Text section: Begin

So what was the excited anticipation as I went to bed last night for? It was for my date with God that was planned for this morning.
I woke up to a beautiful Florida morning. The sky was crystal blue with faint white wispy clouds sporadically decorating the vast sapphire. It was about 68 degrees outside, the sun was warm and there was a gentle ocean breeze which combined with a fleece sweatshirt made it nearly the perfect temperature.
Jacksonville beaches are big and beautiful. They are wide flat beaches that seemingly never end. The waves were calm and constant this morning lapping at the seagulls which were out in full force, often flocking around one of the many nearby shrimpin' boats grazing shockingly close to the shore.
The stroller was smooth and well equipped for the sandy terrain. We were off on our journey; the three of us.
It was a wonderful refreshing date. I will not share much of what happened during our time because I want to guard the intimacy of it. It was good and much needed. I long to return there again soon. To meet God at this place again. I know He is everywhere, that He is never limited to the beach. But just as in our human relationships we enjoy having our special 'places' we like to frequent with the one we love, I think the same is true in our relationship with God.
There are certainly places I have that are sacred to me. Places I have where I know I can go to meet God; places where His presence seems more real to me and tangible. The beach is one of those places for me, as I would imagine it is for many people. I praise God for creating beaches for us to enjoy as a way to entice us to come and commune with Him- to woe us there, to love us through, to meet us at.
This morning at the beach was Eli's first time there as a walker. After our time mobile in the stroller I let him get down and play. He was beside himself with delightful excitement running up and down the beach clapping his hands. This in itself was a gift from God coming like a refreshing and encouraging hug.
Eli would run near the seagulls and do the funniest thing: As he approached them the birds would gawk and make their screeching seagull noises. Eli would get excited and laugh at their sounds and then try to imitate them! He was actually quite a convincing little seagull. He does a great seagull imitation to my surprise. I was laughing so hard with him over this. We were having tons of fun together.

Text section: End

Things to do:
1/ List every weather detail that the beach morning text gives for that morning.
2/ Resume the beach morning text, starting right after its final sentence.

Extracted material: Begin

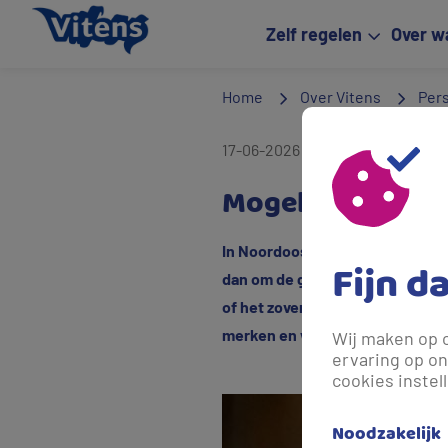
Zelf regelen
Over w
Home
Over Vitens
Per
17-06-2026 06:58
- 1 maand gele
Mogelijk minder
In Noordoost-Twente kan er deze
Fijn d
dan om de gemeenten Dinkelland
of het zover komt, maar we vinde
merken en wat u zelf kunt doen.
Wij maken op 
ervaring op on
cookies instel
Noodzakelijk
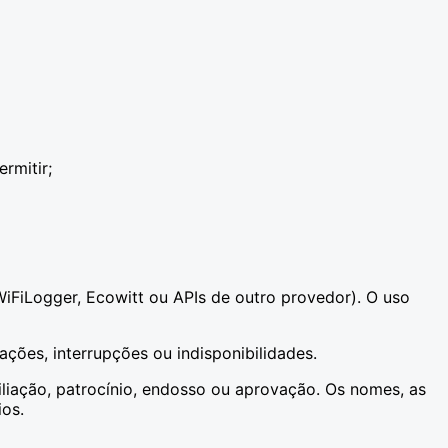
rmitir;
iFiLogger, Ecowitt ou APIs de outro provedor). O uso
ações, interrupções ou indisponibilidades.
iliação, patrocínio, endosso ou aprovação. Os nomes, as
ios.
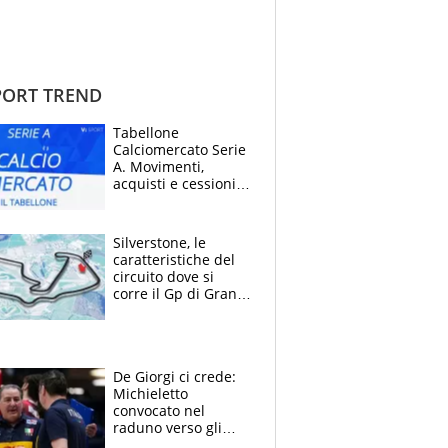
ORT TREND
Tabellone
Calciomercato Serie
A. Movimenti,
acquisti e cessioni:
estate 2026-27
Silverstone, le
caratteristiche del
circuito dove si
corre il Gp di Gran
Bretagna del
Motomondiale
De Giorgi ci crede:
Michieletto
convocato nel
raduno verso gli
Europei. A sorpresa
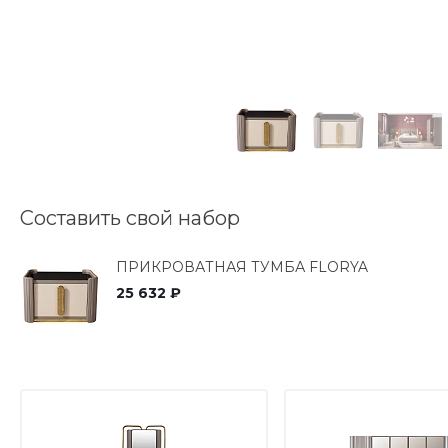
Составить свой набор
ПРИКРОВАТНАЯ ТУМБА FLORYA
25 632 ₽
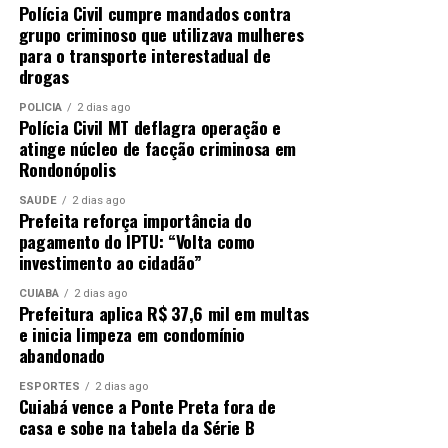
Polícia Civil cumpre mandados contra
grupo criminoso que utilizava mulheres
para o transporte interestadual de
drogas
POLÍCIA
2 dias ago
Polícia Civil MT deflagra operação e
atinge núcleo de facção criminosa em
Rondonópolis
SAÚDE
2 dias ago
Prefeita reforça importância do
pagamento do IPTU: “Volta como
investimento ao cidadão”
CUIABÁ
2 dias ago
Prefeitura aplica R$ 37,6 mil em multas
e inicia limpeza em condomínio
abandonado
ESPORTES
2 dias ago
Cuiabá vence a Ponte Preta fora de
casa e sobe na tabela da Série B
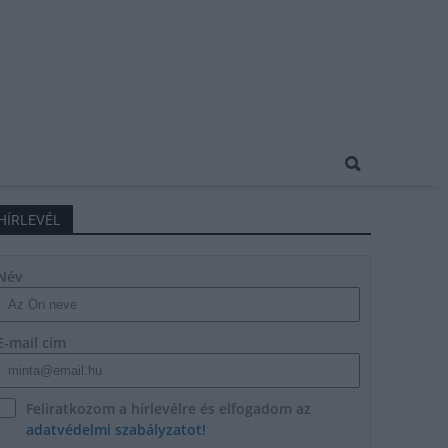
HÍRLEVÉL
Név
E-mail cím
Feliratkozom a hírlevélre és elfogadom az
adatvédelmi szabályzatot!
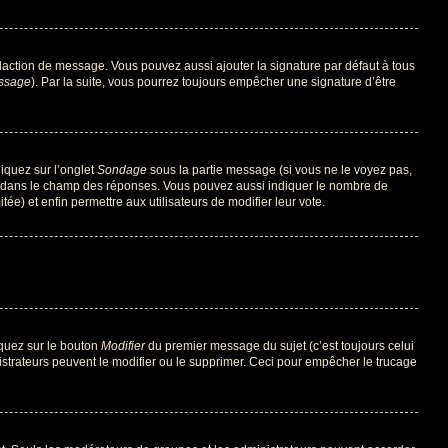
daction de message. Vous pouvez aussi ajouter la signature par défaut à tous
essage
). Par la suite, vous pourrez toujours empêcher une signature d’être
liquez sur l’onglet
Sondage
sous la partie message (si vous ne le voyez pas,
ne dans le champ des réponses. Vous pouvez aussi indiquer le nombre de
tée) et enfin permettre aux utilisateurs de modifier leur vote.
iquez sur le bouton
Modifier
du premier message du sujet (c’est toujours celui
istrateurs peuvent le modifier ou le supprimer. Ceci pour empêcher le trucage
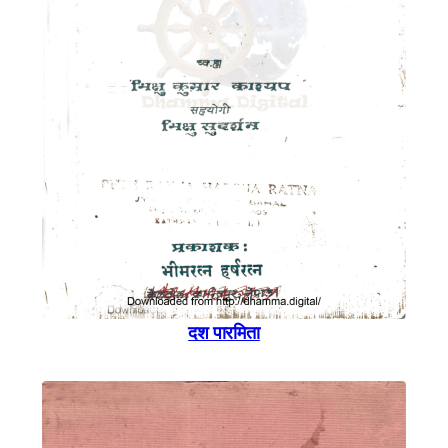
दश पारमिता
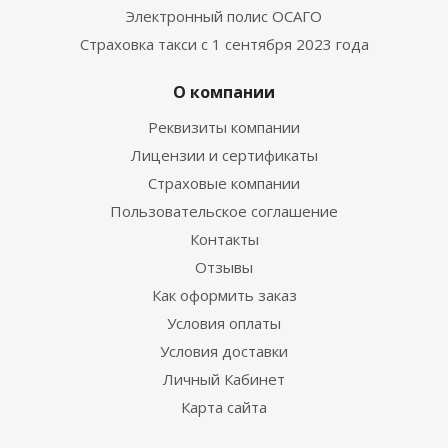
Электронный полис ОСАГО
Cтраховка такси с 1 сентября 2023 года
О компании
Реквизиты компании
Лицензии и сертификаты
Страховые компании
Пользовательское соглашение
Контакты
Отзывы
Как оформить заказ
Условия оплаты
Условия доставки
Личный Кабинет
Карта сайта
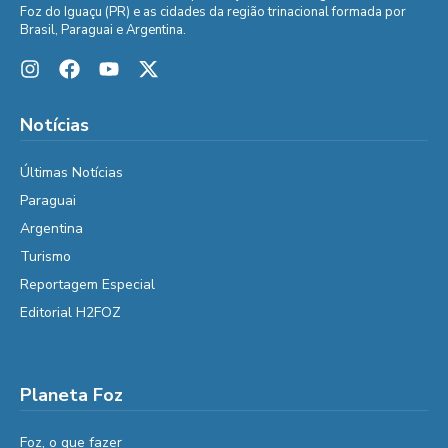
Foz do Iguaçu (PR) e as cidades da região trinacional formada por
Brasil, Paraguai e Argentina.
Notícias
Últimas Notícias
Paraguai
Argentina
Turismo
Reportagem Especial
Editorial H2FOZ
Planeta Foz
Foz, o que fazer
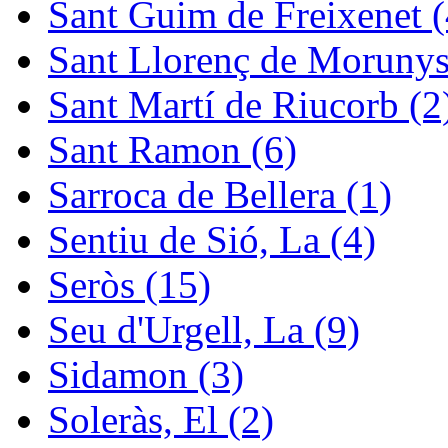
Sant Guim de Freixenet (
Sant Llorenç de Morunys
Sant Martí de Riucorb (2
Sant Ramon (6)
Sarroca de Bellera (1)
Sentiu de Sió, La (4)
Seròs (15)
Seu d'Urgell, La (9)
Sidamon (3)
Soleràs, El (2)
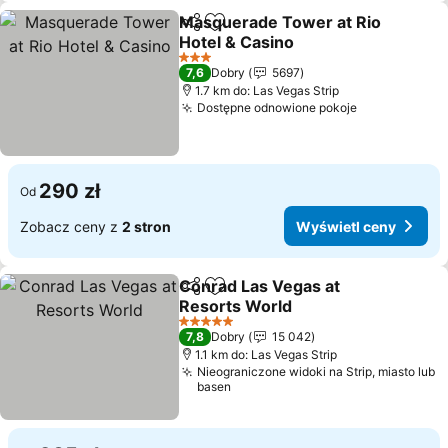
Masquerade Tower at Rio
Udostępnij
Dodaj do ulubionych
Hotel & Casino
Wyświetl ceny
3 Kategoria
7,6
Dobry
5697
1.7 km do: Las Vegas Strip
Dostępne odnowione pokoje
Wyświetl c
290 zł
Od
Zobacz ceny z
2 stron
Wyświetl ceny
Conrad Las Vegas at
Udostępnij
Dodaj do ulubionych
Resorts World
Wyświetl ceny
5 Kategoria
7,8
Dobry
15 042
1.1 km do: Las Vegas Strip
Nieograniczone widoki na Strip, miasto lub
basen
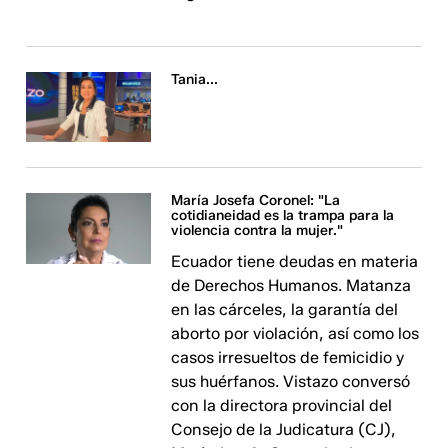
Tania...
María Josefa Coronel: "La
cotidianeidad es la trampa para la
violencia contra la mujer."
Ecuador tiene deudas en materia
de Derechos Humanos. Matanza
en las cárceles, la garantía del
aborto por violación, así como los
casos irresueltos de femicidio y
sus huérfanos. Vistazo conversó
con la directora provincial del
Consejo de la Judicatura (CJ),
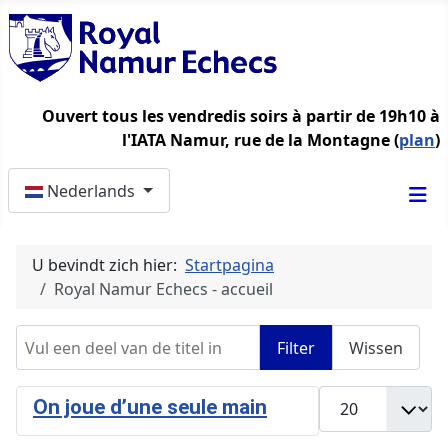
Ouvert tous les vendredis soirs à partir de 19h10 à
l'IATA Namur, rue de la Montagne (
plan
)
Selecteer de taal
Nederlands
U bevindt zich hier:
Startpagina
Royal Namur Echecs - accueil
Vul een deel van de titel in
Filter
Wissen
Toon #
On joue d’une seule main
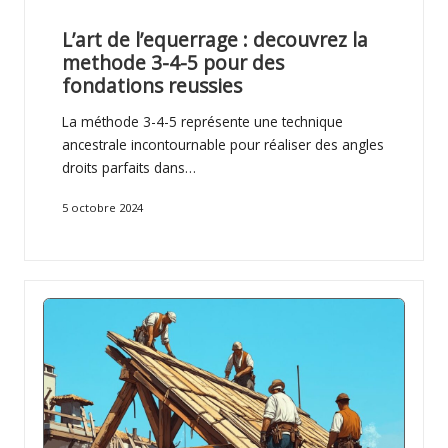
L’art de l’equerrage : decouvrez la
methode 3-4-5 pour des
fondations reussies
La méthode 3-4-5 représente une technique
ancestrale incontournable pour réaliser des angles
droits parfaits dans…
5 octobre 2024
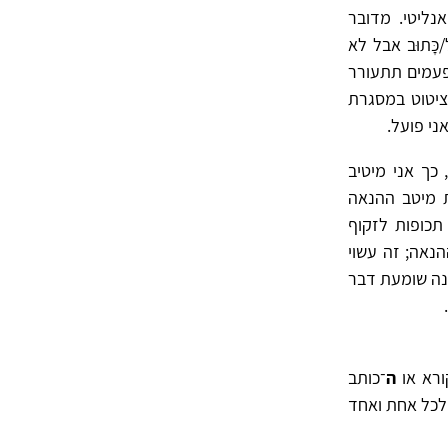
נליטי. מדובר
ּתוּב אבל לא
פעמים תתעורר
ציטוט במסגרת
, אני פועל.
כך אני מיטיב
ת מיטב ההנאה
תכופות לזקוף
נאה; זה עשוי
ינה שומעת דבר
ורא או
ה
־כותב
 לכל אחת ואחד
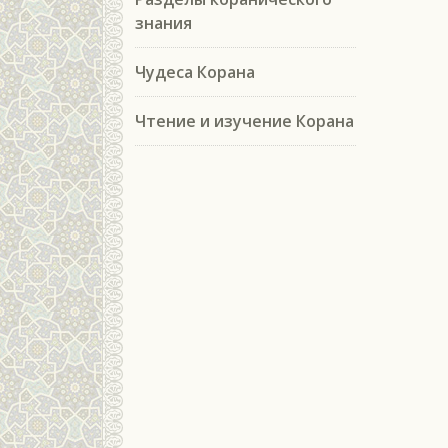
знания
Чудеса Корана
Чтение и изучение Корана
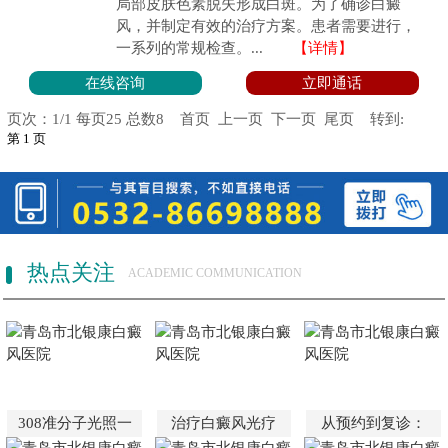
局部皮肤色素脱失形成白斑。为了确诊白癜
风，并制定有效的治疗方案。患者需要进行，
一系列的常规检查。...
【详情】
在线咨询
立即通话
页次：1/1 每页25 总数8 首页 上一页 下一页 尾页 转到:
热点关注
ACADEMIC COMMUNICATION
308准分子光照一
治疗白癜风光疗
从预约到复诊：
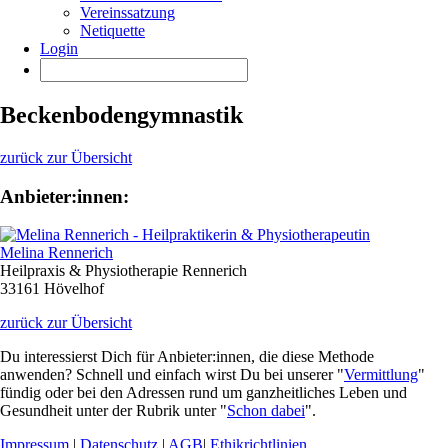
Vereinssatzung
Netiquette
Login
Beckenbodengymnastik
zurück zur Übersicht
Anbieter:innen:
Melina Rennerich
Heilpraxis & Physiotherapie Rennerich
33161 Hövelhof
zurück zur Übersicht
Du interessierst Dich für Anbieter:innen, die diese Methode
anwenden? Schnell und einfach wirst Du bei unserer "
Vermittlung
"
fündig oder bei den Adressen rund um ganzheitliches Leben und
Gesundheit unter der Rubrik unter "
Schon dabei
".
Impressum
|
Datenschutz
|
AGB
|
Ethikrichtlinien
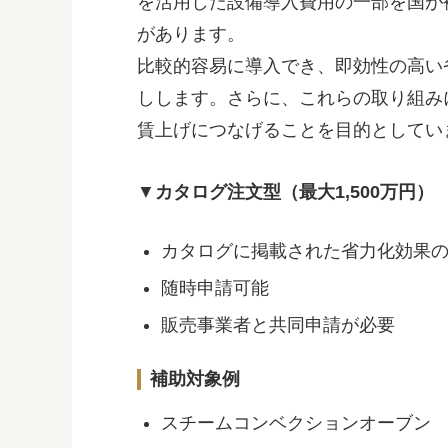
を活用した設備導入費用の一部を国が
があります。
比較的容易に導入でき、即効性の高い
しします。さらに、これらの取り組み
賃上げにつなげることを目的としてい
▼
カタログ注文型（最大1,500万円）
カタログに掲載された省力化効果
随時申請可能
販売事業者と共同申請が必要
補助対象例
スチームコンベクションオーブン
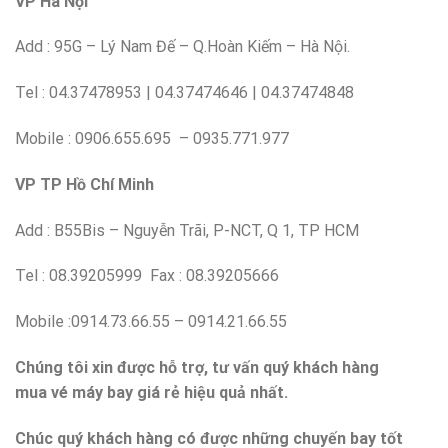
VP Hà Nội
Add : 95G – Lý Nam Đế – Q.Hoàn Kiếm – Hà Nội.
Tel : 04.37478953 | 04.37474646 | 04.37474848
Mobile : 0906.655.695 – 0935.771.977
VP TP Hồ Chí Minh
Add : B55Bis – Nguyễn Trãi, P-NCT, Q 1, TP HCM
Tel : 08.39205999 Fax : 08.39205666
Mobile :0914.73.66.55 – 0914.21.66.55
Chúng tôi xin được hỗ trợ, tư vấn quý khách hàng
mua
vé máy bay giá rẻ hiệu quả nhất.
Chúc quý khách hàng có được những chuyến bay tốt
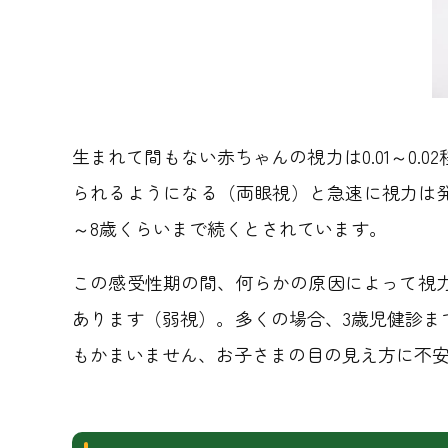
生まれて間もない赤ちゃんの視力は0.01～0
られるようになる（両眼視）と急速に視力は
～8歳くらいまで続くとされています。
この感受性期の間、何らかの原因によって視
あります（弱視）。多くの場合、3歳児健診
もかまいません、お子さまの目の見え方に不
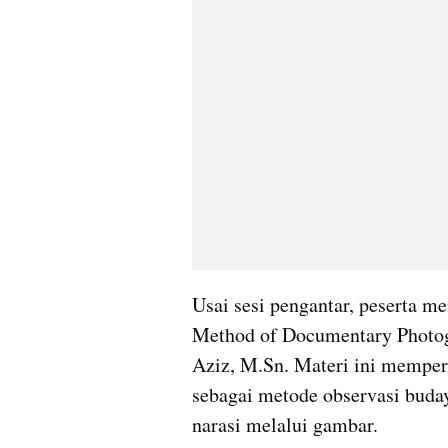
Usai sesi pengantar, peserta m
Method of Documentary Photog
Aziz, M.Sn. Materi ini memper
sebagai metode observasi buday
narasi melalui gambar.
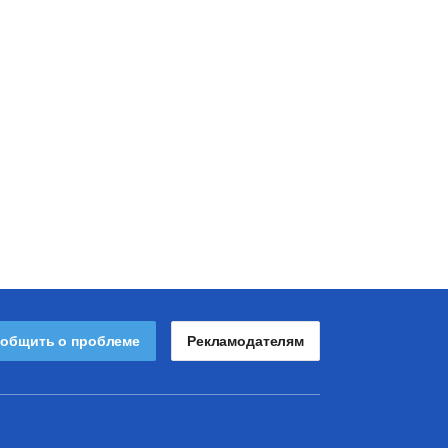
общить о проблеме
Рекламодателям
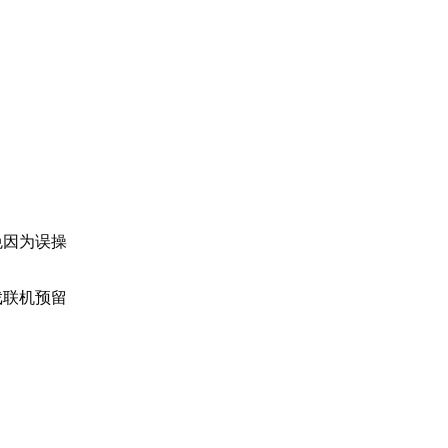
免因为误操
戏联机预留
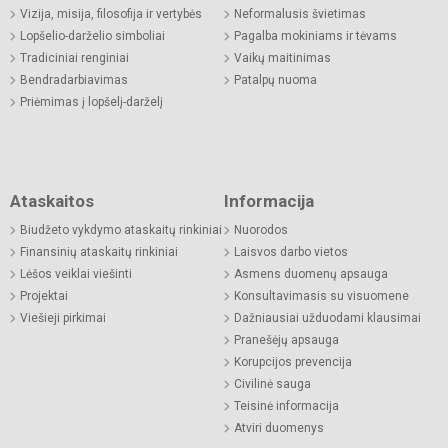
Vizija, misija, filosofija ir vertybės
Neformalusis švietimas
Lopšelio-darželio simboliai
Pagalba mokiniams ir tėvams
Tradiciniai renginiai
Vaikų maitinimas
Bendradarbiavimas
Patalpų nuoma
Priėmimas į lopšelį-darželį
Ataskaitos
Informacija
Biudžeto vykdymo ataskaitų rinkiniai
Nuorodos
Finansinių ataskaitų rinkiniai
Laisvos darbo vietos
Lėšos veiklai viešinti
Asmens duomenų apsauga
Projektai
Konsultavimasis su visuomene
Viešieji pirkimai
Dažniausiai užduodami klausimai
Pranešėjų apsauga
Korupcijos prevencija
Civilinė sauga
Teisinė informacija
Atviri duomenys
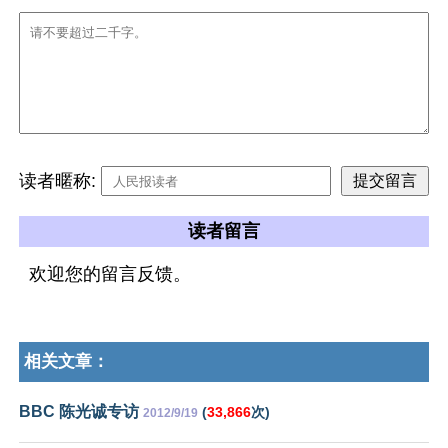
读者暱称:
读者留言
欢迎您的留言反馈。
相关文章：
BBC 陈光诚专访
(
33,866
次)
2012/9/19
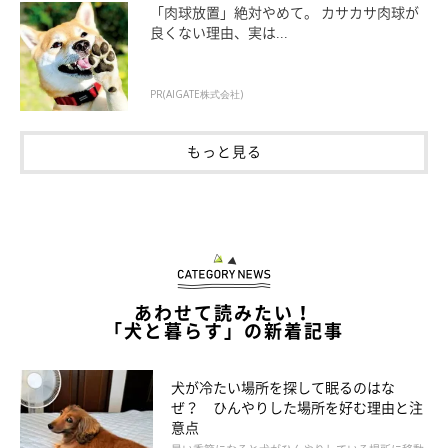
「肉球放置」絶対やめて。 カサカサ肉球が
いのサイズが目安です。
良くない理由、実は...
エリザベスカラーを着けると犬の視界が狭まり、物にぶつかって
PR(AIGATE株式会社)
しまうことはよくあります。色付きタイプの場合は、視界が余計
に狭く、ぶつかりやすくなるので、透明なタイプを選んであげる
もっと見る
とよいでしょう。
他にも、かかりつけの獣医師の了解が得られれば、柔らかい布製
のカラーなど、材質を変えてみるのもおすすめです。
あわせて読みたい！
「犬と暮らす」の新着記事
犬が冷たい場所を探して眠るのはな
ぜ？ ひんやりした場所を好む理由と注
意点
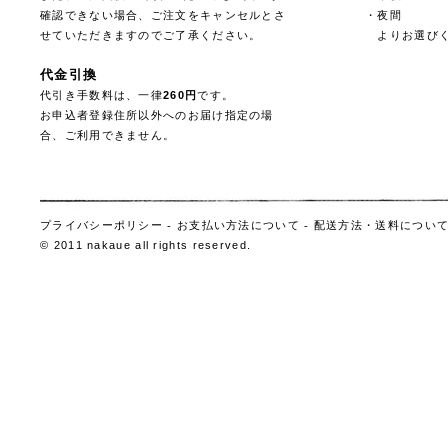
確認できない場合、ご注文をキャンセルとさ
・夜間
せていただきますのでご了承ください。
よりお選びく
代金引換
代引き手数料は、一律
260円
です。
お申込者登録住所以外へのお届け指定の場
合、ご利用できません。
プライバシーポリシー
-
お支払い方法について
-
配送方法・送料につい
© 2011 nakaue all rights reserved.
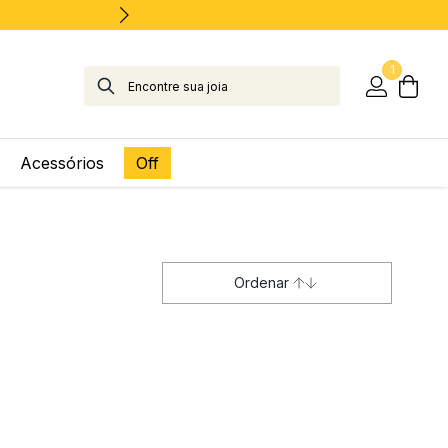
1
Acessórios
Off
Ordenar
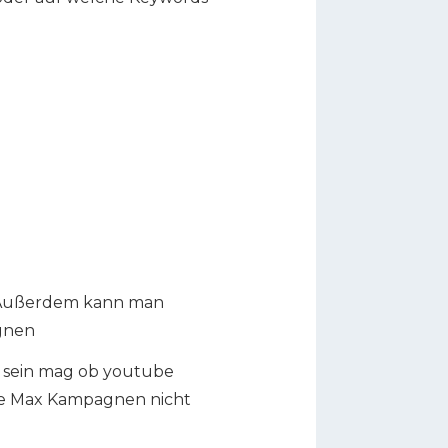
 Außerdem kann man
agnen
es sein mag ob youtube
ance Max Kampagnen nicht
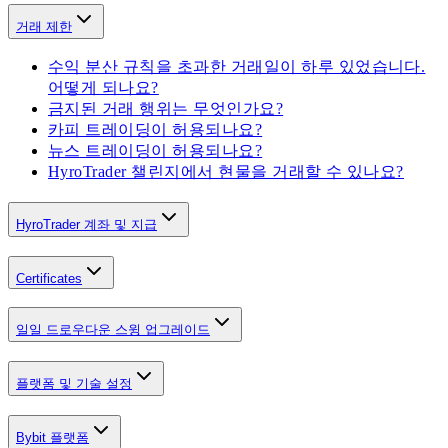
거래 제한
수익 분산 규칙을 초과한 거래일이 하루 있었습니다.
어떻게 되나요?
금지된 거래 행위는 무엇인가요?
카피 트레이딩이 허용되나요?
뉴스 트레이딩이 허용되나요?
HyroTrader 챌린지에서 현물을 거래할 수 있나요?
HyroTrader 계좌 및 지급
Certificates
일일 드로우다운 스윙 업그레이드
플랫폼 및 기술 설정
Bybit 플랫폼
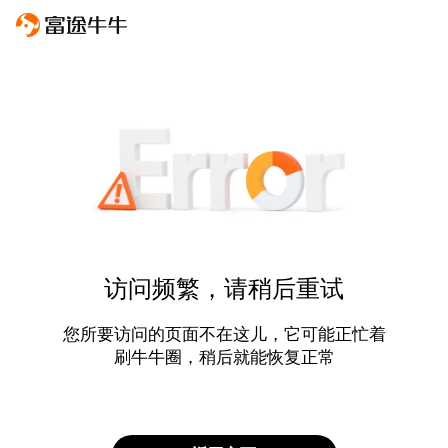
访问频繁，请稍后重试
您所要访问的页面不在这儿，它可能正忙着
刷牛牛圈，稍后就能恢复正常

Extracted material: End

Solved problems:
1/
- A crystal blue sky
- Faint white wispy clouds
- About 68 degrees outside
- A warm sun
- A gentle ocean breeze

2/
Seeing Eli enjoy himself so much at the beach this morning made me stop and realize an interesting thing: We go through life together day in and day out, he is changing so fast and learning new things every day. I often forget that he can't really talk yet. You might think that is obvious because he is still a baby and babies can't talk. But this is significant.
Eli and I communicate so much through out the day. I know him and we have a relationship that continues to grow deeper despite any conversational exchanges between us. I know him and his personality, what he likes, what excites him and what frustrates him. I know what his favorite shoes are, blue and green high-top lace-up sneakers. I know he likes order and things in their places. I know he loves me and knows that he is loved, and I know he is compassionate, caring and sensitive when others are sad. I am learning these things- but yet his vocabulary only consists of a few simple one syllable words.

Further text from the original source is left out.